Dharna - Starve for a Cause

Original Photo By Thomas in’t VeldI subscribe to Dictionary.com’s “Word of the Day” newsletter, because it’s the laziest way I know to increase my vocabulary. To be honest, many days I just throw’em in the trash and figure I’ll work on my vocab the next day, but every now and then, a word catches my eye and with a click, my curiosity is satisfied. Yesterday’s word was “Dharna”, not to be confused with “Dharma”, an “essential quality or character, as of the cosmos or one's own nature,” or the “Dharma Initiative”, the Department of Heuristics and Research on Material Applications from the television show “Lost.”

Per Dictionary.com “Dharna” refers to “the practice of exacting justice or compliance with a just demand by sitting and fasting at the doorstep of an offender until death or until the demand is granted.”

 

Can you imagine this practice being taken out of its context and utilized for relatively trivial pursuits?

  • Girl dumps boy. Boy sits outside of house starving until girl agrees to get back together. Restraining order issued. Boy starves 300 yards from house where neighbors have no idea what he’s protesting.
  • Clubber denied access to Studio 54. Freezes to death the following day.
  • Man laid off from work, squats in front of previous workplace. Arrested for loitering. Starves or dies due to paperwork not being filed with HR fast enough resume his previous position.

These are all worst case scenarios, but I can’t help but think how different the world would be if people were actually able to sacrifice their body to the full extent for what they believed in, or wanted, or desired. Obviously I think after a few hours of Dharna outside a girl’s house the boy would come to the realization that there are other fish in the sea. And the clubber who then waits through the day while the club is closed and no one is around will realize that there are other clubs to enjoy himself. Despite the fact that when he got in he would probably just collapse anyway from malnutrition.
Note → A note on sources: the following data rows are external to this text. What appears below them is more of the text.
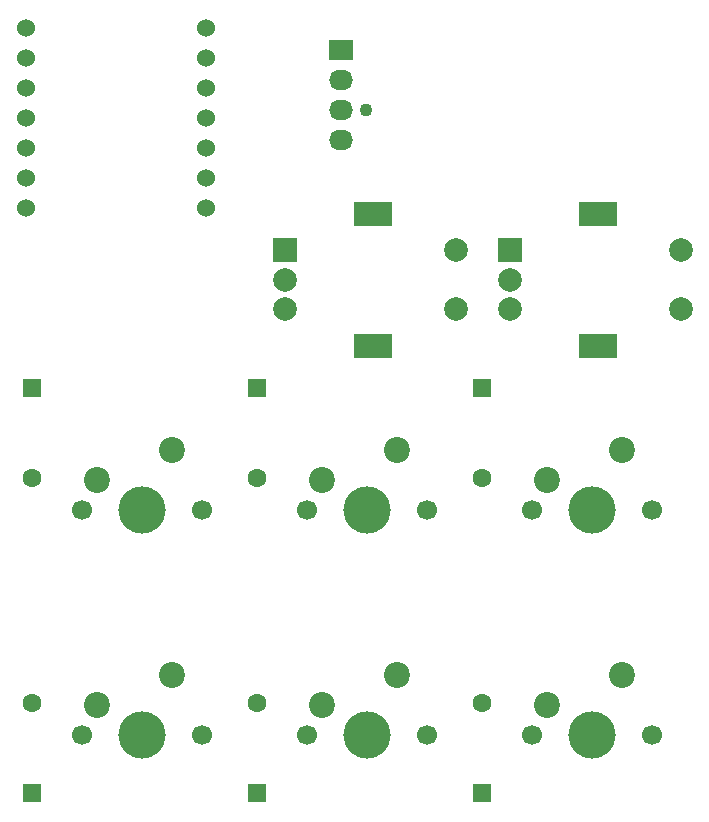
<source format=gbs>
%TF.GenerationSoftware,KiCad,Pcbnew,9.0.6*%
%TF.CreationDate,2025-12-04T23:37:52+05:30*%
%TF.ProjectId,MacroPad,4d616372-6f50-4616-942e-6b696361645f,rev?*%
%TF.SameCoordinates,Original*%
%TF.FileFunction,Soldermask,Bot*%
%TF.FilePolarity,Negative*%
%FSLAX46Y46*%
G04 Gerber Fmt 4.6, Leading zero omitted, Abs format (unit mm)*
G04 Created by KiCad (PCBNEW 9.0.6) date 2025-12-04 23:37:52*
%MOMM*%
%LPD*%
G01*
G04 APERTURE LIST*
G04 Aperture macros list*
%AMRoundRect*
0 Rectangle with rounded corners*
0 $1 Rounding radius*
0 $2 $3 $4 $5 $6 $7 $8 $9 X,Y pos of 4 corners*
0 Add a 4 corners polygon primitive as box body*
4,1,4,$2,$3,$4,$5,$6,$7,$8,$9,$2,$3,0*
0 Add four circle primitives for the rounded corners*
1,1,$1+$1,$2,$3*
1,1,$1+$1,$4,$5*
1,1,$1+$1,$6,$7*
1,1,$1+$1,$8,$9*
0 Add four rect primitives between the rounded corners*
20,1,$1+$1,$2,$3,$4,$5,0*
20,1,$1+$1,$4,$5,$6,$7,0*
20,1,$1+$1,$6,$7,$8,$9,0*
20,1,$1+$1,$8,$9,$2,$3,0*%
G04 Aperture macros list end*
%ADD10C,1.700000*%
%ADD11C,4.000000*%
%ADD12C,2.200000*%
%ADD13R,2.000000X2.000000*%
%ADD14C,2.000000*%
%ADD15R,3.200000X2.000000*%
%ADD16C,1.100000*%
%ADD17R,2.030000X1.730000*%
%ADD18O,2.030000X1.730000*%
%ADD19C,1.524000*%
%ADD20RoundRect,0.250000X-0.550000X0.550000X-0.550000X-0.550000X0.550000X-0.550000X0.550000X0.550000X0*%
%ADD21C,1.600000*%
%ADD22RoundRect,0.250000X0.550000X-0.550000X0.550000X0.550000X-0.550000X0.550000X-0.550000X-0.550000X0*%
G04 APERTURE END LIST*
D10*
%TO.C,SW5*%
X136010000Y-114270000D03*
D11*
X141090000Y-114270000D03*
D10*
X146170000Y-114270000D03*
D12*
X143630000Y-109190000D03*
X137280000Y-111730000D03*
%TD*%
D13*
%TO.C,SW8*%
X134105000Y-73233750D03*
D14*
X134105000Y-78233750D03*
X134105000Y-75733750D03*
D15*
X141605000Y-70133750D03*
X141605000Y-81333750D03*
D14*
X148605000Y-78233750D03*
X148605000Y-73233750D03*
%TD*%
D16*
%TO.C,J1*%
X141027500Y-61406250D03*
D17*
X138867500Y-56326250D03*
D18*
X138867500Y-58866250D03*
X138867500Y-61406250D03*
X138867500Y-63946250D03*
%TD*%
D10*
%TO.C,SW4*%
X116960000Y-114270000D03*
D11*
X122040000Y-114270000D03*
D10*
X127120000Y-114270000D03*
D12*
X124580000Y-109190000D03*
X118230000Y-111730000D03*
%TD*%
D10*
%TO.C,SW3*%
X136010000Y-95220000D03*
D11*
X141090000Y-95220000D03*
D10*
X146170000Y-95220000D03*
D12*
X143630000Y-90140000D03*
X137280000Y-92680000D03*
%TD*%
D10*
%TO.C,SW6*%
X155060000Y-95220000D03*
D11*
X160140000Y-95220000D03*
D10*
X165220000Y-95220000D03*
D12*
X162680000Y-90140000D03*
X156330000Y-92680000D03*
%TD*%
D10*
%TO.C,SW1*%
X155060000Y-114270000D03*
D11*
X160140000Y-114270000D03*
D10*
X165220000Y-114270000D03*
D12*
X162680000Y-109190000D03*
X156330000Y-111730000D03*
%TD*%
D19*
%TO.C,U2*%
X112197500Y-54421250D03*
X112197500Y-56961250D03*
X112197500Y-59501250D03*
X112197500Y-62041250D03*
X112197500Y-64581250D03*
X112197500Y-67121250D03*
X112197500Y-69661250D03*
X127437500Y-69661250D03*
X127437500Y-67121250D03*
X127437500Y-64581250D03*
X127437500Y-62041250D03*
X127437500Y-59501250D03*
X127437500Y-56961250D03*
X127437500Y-54421250D03*
%TD*%
D10*
%TO.C,SW2*%
X116960000Y-95220000D03*
D11*
X122040000Y-95220000D03*
D10*
X127120000Y-95220000D03*
D12*
X124580000Y-90140000D03*
X118230000Y-92680000D03*
%TD*%
D13*
%TO.C,SW7*%
X153155000Y-73233750D03*
D14*
X153155000Y-78233750D03*
X153155000Y-75733750D03*
D15*
X160655000Y-70133750D03*
X160655000Y-81333750D03*
D14*
X167655000Y-78233750D03*
X167655000Y-73233750D03*
%TD*%
D20*
%TO.C,D7*%
X112673750Y-84901250D03*
D21*
X112673750Y-92521250D03*
%TD*%
D22*
%TO.C,D10*%
X131723750Y-119191250D03*
D21*
X131723750Y-111571250D03*
%TD*%
D20*
%TO.C,D6*%
X150773750Y-84901250D03*
D21*
X150773750Y-92521250D03*
%TD*%
D20*
%TO.C,D8*%
X131723750Y-84901250D03*
D21*
X131723750Y-92521250D03*
%TD*%
D22*
%TO.C,D5*%
X150773750Y-119191250D03*
D21*
X150773750Y-111571250D03*
%TD*%
D22*
%TO.C,D9*%
X112673750Y-119191250D03*
D21*
X112673750Y-111571250D03*
%TD*%
M02*

</source>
Out of my three silly scenarios, I imagine that the unemployed worker has probably the best reason for committing Dharna; although, I think it would be more productive to have a laptop and cell phone handy to search for jobs while the man starves outside his previous place of work. While the reason for being laid off may call for Dharna, the whole company could go under as well and then you’d be exacting revenge on nothing. And even though jobs are tough to find and even more difficult to obtain now in America, there are still jobs available, and many don’t require starvation for candidacy.